## To do
1. Answer these questions about the post on range indexes for LIKE queries in YugabyteDB:
(a) Which span of years does the list of baby names cover?
(b) Which columns form the primary key of the baby_names table?
(c) Which options are passed to the \copy command?
2. Continue the post on range indexes for LIKE queries in YugabyteDB from its last line.

## Passage
=======
Franck Pachot for YugabyteDB Distributed PostgreSQL Database

Posted on Apr 22, 2023

Range indexes for LIKE queries in YugabyteDB

#yugabytedb #postgres #distributed #sql

SQL is powerful and indexes can provide fast access even when you only know partially the value you are looking for.

For this example, I'll use a list of popular baby names born in the US between 1880 and 2009 collected by Hadley Wickham:

drop table if exists baby_names;
create table baby_names ( 
  primary key (name, year, sex)
 ,year int , name text, percent float, sex text
);
\! wget -qc "https://github.com/hadley/data-baby-names/blob/master/baby-names.csv?raw=true"
\copy baby_names from 'baby-names.csv?raw=true' with ( skip 1, format csv )
=======
## Dataset extract
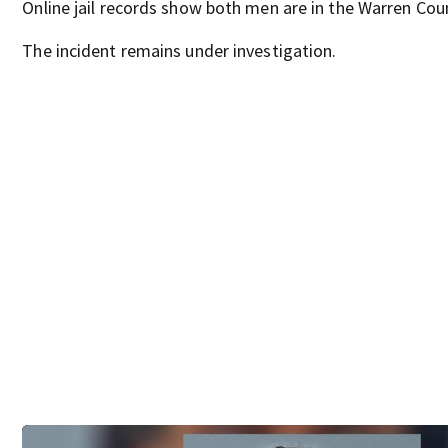
Online jail records show both men are in the Warren Coun
The incident remains under investigation.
=======
## Answers below
1.
(a) 1880 to 2009, for babies born in the US.
(b) name, year and sex.
(c) skip 1 and format csv.

2.
;

The primary key starts with the name and is HASH sharded on it (the default in YugabyteDB is HASH on the first column):

yugabyte=# \d baby_names
                  Table "public.baby_names"
 Column  |       Type       | Collation | Nullable | Default
---------+------------------+-----------+----------+---------
 year    | integer          |           | not null |
 name    | text             |           | not null |
 percent | double precision |           |          |
 sex     | text             |           | not null |
Indexes:
    "baby_names_pkey" PRIMARY KEY, lsm (name HASH, year ASC, sex ASC)

A query for one name is fast, using the index:

yugabyte=# explain (analyze, dist, costs off)
           select name, year, sex from baby_names 
           where name = 'Frank' order by year;

                                         QUERY PLAN
--------------------------------------------------------------------------------------------
 Index Scan using baby_names_pkey on baby_names (actual time=1.743..1.800 rows=188 loops=1)
   Index Cond: (name = 'Frank'::text)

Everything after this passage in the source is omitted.